Il caso è esploso. Divampa l’incendio. I periodici locali pubblicano in prima pagina e integralmente il documento shock del comandante della Polizia Municipale Angelo D’Onofrio. Si tratta di una lettera, protocollata l’11 ottobre, in cui l’alto funzionario denuncia fatti di gravi illeciti amministrativi a carico di un consigliere comunale, Santolo Licciardiello di Alleanza Nazionale. L’ombra delle speculazioni, abuso d’ufficio, raccomandazioni si staglia come un macigno sulla testa del componente di maggioranza. Il dibattito politico si infiamma, il ping-pong delle accuse tiene alto lo scontro.
Il sindaco Michele Schiano: “Replicheremo con i fatti. Se ci sono state infrazioni, il consigliere ne risponderà”. “Mi è stato chiesto di fare chiarezza –prosegue- la faremo col massimo della serietà. Stiamo costatando determinate circostanze. Verificheremo tutti gli atti. Se qualcuno ha sbagliato pagherà”.
Il comandante D’Onofrio, nella sua missiva indirizzata al presidente del Consiglio Comunale , al presidente della sezione territoriale di An e allo stesso sindaco, chiede un’indagine amministrativa per verificare supposti favoritismi. Espone fatti e situazioni ben dettagliate. Fa nomi e cognomi.
Il primo cittadino azzurro risponde alle accuse dell’opposizione per aver tenuto nascosto il documento: “La lettera era privata. Non dovevo portarla a conoscenza di nessuno. Ad ogni modo risponderò personalmente al comandante”. Replica poi alle “illazioni” del centrosinistra in materia della mancata nomina del Difensore Civico, della mancata consegna degli atti e dei protocolli e circa inadempienze varie: “Il Difensore Civico verrà nominato nella prossima seduta valida. Nel corso dell’ultimo consiglio non c’è stata la possibilità di nominarlo perché l’opposizione ha abbandonato l’aula”. “Non è vero che non c’è accesso agli atti, è una grossa bugia. C’è sempre stata la piena disponibilità da parte dei segretari comunali”. E poi la questione degli Lsu circa i mancati compensi: “ I lavoratori socialmente utili vengono pagati regolarmente. L’amministrazione è sempre stata sensibile alle fasce sociali disagiate. E’ infatti in corso un’integrazione salariale ai suddetti”. “Circa le proposte sulla tossicodipendenza vorrei rispondere all’opposizione poco informata. Qualiano ha già presentato un progetto, “Music Bus”. Siamo puntatali su tutto.

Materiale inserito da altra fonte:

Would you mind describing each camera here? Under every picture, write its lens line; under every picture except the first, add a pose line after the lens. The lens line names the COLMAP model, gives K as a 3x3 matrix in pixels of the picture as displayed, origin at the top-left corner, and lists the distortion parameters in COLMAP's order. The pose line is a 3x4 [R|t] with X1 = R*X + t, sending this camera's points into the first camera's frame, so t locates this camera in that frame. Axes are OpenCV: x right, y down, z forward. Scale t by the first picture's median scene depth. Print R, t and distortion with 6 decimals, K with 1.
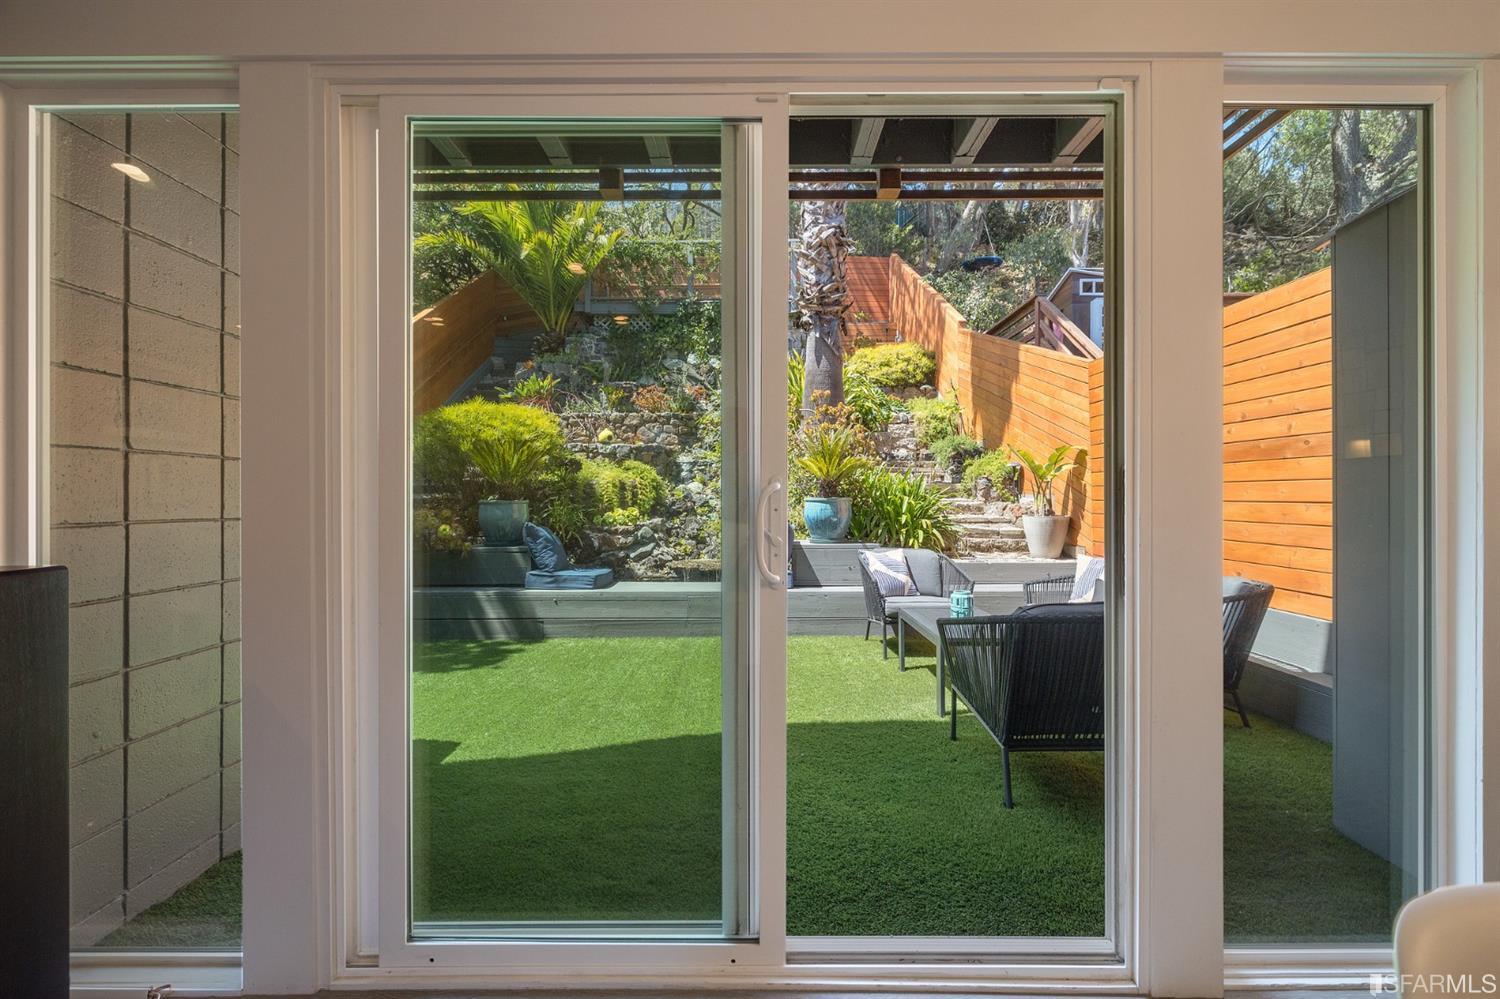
lens RADIAL K [[628.6, 0, 754.3], [0, 628.6, 498.4], [0, 0, 1]] dist [0.000475, 0.000071]
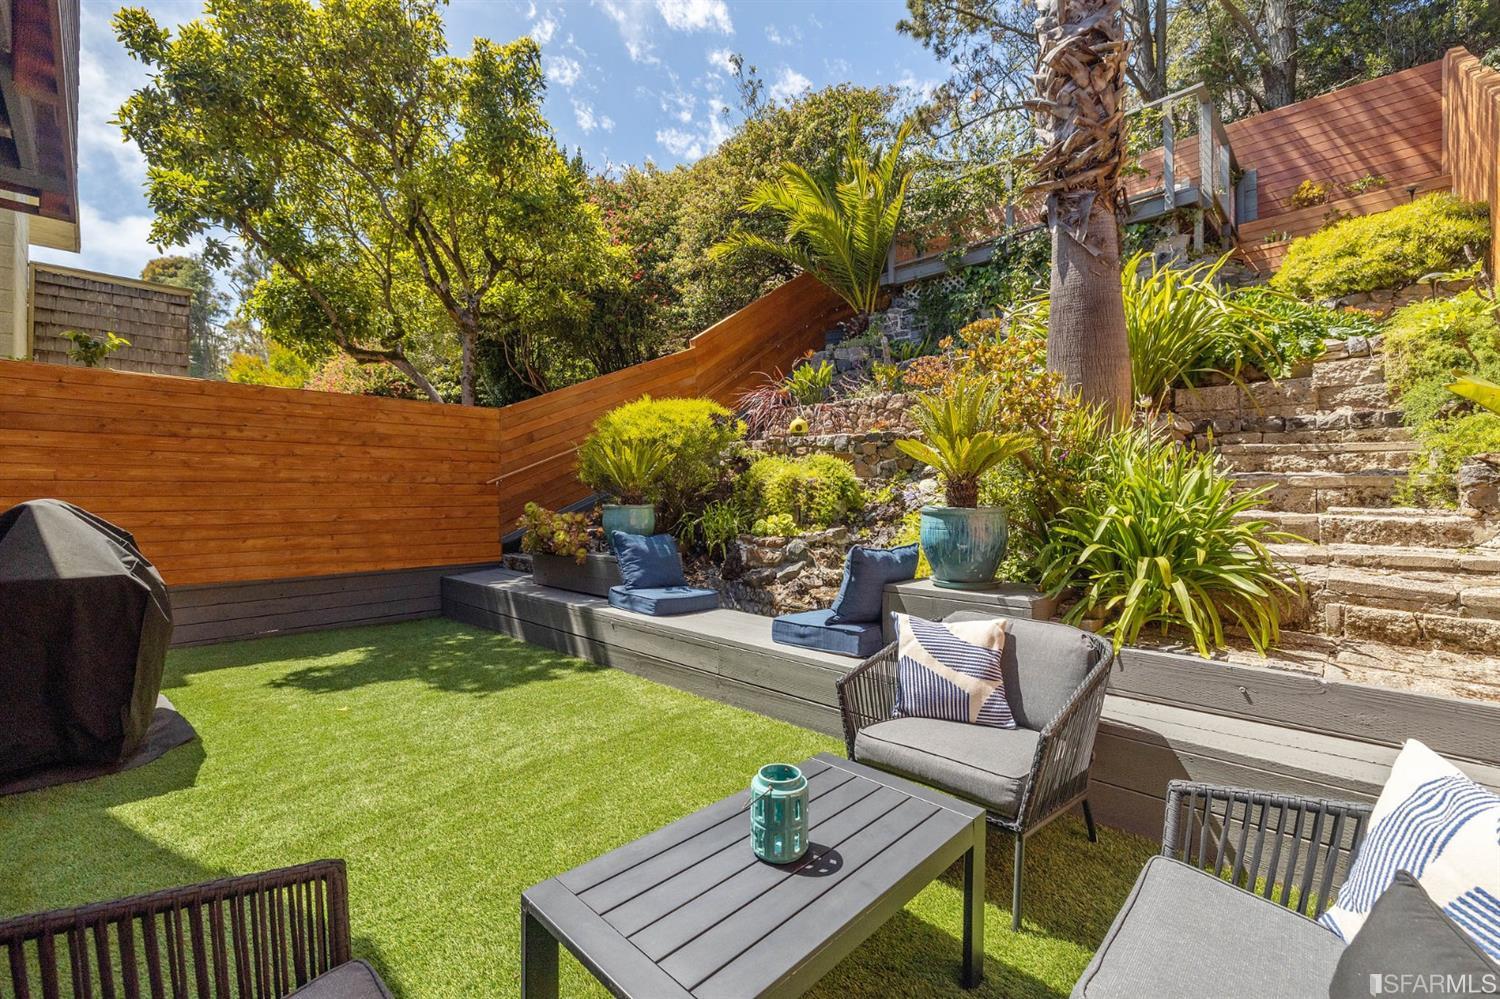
lens RADIAL K [[635.8, 0, 753.5], [0, 635.8, 488.1], [0, 0, 1]] dist [-0.000436, 0.000130]
pose [[0.725014, -0.006432, -0.688704, 0.307929], [-0.000320, 0.999953, -0.009675, -0.009906], [0.688734, 0.007235, 0.724978, 0.371582]]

Non scontiamo alcun ritardo. Questa amministrazione pensa a fare cose concrete”.
Si accende il dibattito, si elevano opinioni pro e contro in un tam tam vivacizzato da note polemiche e riflessioni acute che occupano le pagine dei periodici locali.Il 4 novembre le forze d’opposizione, mai così coese, organizzano un incontro per fare il punto sul Piano regolatore. Chiedono un Consiglio straordinario e le dimissioni dell’amministrazione “arrogante e assetata di potere”. E’ scontro aperto fra le due fazioni. “La politica, nella pratica – diceva Henry B. Adams- quali che siano le idee che professa, è sempre l’organizzazione sistematica dell’odio”.